§ PASSAGE TO READ:
*** Begin section ***

FIG. 6 illustrates exemplary signal pulses of signals that may be present in the frequency band. There is IEEE 802.11b signal activity that consists of pulses 1-6. Pulses 1, 3 and 5 are the forward channel 802.11b transmissions and pulses 2, 4 and 6 are acknowledgement signals. There is also a frequency hopping signal, such as a Bluetooth™ SCO signal comprising pulses 7-14. The timing, strength and duration of the signals are not shown at precise scale. Pulse event information (pulse data) is generated for signal pulses 1-6, for example, by a pulse detector configured appropriately. Pulse event information is generated for signal pulses 7-14 by another pulse detector configured appropriately. The signal pulse data is accumulated over time for the two types of signals. The signal pulse data may be accumulated into various histograms to be described in conjunction with FIG. 7. In addition, spectrum analysis information may be derived from the signal activity in the frequency band, and this information can be used to generate, for example, the number of different transmissions that appear to be present in the frequency band at a given time period by counting the number of power values (above a threshold) at different frequencies in the band during the same time interval.
 Examples of the pulse event data that is generated for exemplary pulses shown in FIG. 6 are provided below.
Pulse 1 SDID: 1 (identifying pulse detector 1) Pulse Bandwidth: 11 MHz Center Frequency: 37 MHz Pulse Duration: 1.1 msec Power: −75 dBm Pulse 2 SDID: 1 Pulse Bandwidth: 11 MHz Center Frequency: 37 MHz Pulse Duration: 200 microsec Power: −60 dBm
 Though not listed above, also included in the information for each pulse is the start time of a pulse, thereby enabling computation of the time between consecutive pulses detected by a pulse detector.
 The pulse event data for pulses 7-14 are very similar, with the exception of the center frequency. For example, pulses 7-14 may have a pulse bandwidth of 1 MHz, a pulse duration of 350 microsec, whereas the center frequency will vary across nearly all of the 2400 MHz to 2483 MHz frequency band. The SDID for pulses 7-14 is 2, since pulse detector 2 is configured to detect these types of pulses, for example.
 Turning to FIG. 7, examples of the types of accumulated signal pulse data will be described. These examples of accumulated signal pulse data are histograms of pulse characteristics, but it should be understood that other ways to accumulate different types of signal pulse data may also be suitable. There is a center frequency histogram that tracks the percentage of time a given center frequency is observed for a signal pulse. For example, for a 256 FFT, there are 256 frequency bins that accumulate the amount of time (or number of events) that pulses occur at a particular frequency/frequencies. After a certain amount of time, each accumulated time in a frequency bin is divided by a total amount of time that the pulses were being transmitted, to generate a percentage at each frequency bin or frequency bins. Each frequency bin may be represented by a byte that ranges from 0 to 100 and represents the percent of time at that center frequency.

*** End section ***

§ DATASET SECTION:
*** Begin section ***

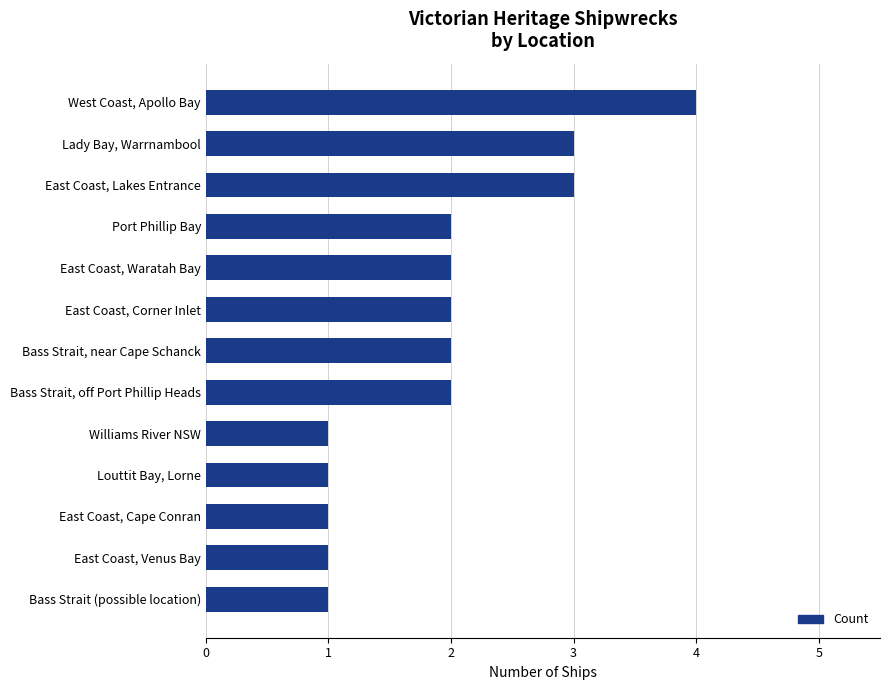

Count the number of data series in this chart.

1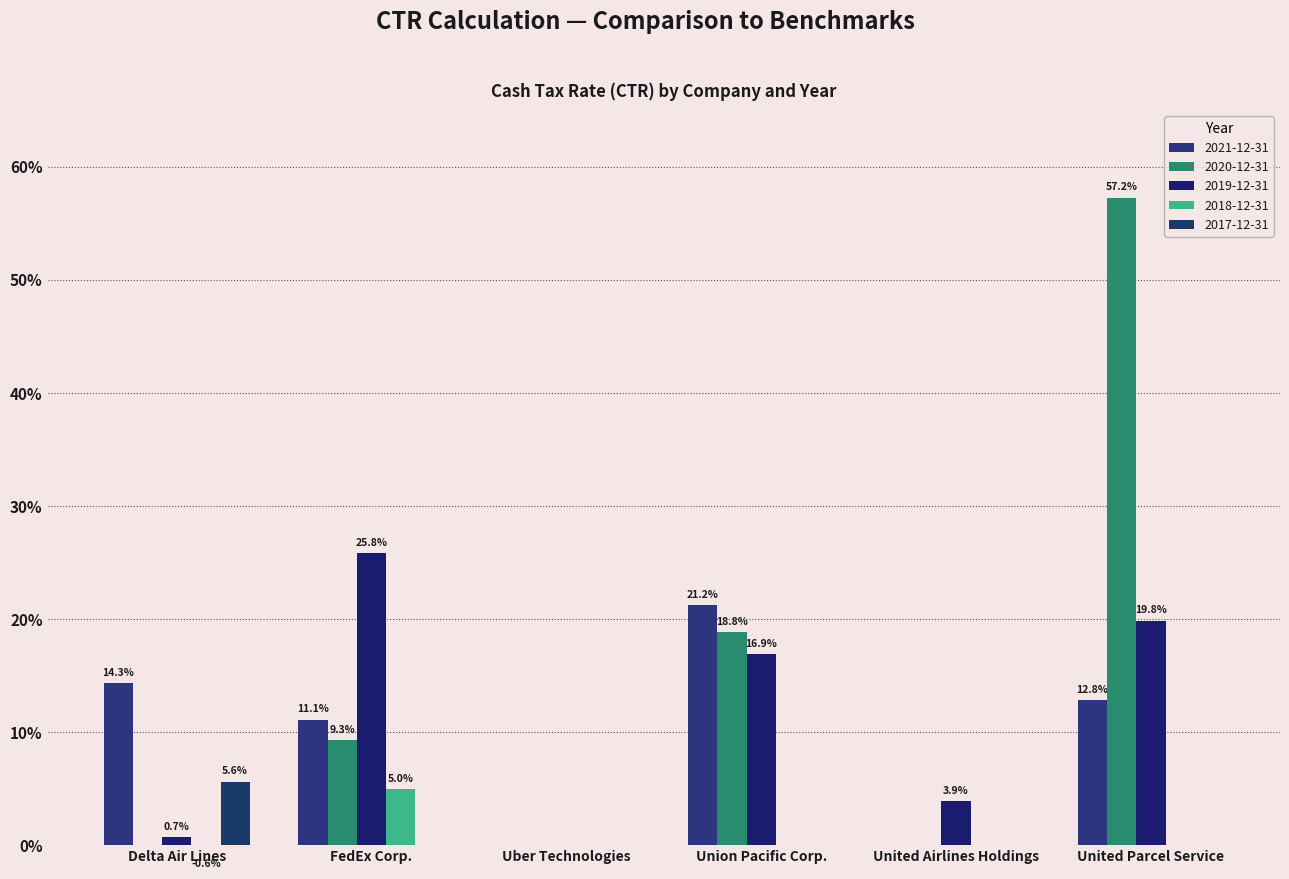

Are the bars grouped side by side (vs. stacked)?

Yes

*** End section ***

§ TASK ITEM A:
From the passage on signal pulse data, quote the part that opens with the words containing "The pulse event data for" and closes with "pulses, for example.".
§ TASK ITEM B:
Decide whether each statement agrees with the passage on signal pulse data, answering yes or no and quoting the deciding words: (i) Pulses 2, 4 and 6 are acknowledgement signals. (ii) The SDID for pulses 7-14 is 1. (iii) Each frequency bin may be represented by a byte ranging from 0 to 255.

§ EXERCISE OUTPUT A:
The pulse event data for pulses 7-14 are very similar, with the exception of the center frequency. For example, pulses 7-14 may have a pulse bandwidth of 1 MHz, a pulse duration of 350 microsec, whereas the center frequency will vary across nearly all of the 2400 MHz to 2483 MHz frequency band. The SDID for pulses 7-14 is 2, since pulse detector 2 is configured to detect these types of pulses, for example.

§ EXERCISE OUTPUT B:
(i) Yes: "pulses 2, 4 and 6 are acknowledgement signals"
(ii) No: "The SDID for pulses 7-14 is 2"
(iii) No: "Each frequency bin may be represented by a byte that ranges from 0 to 100"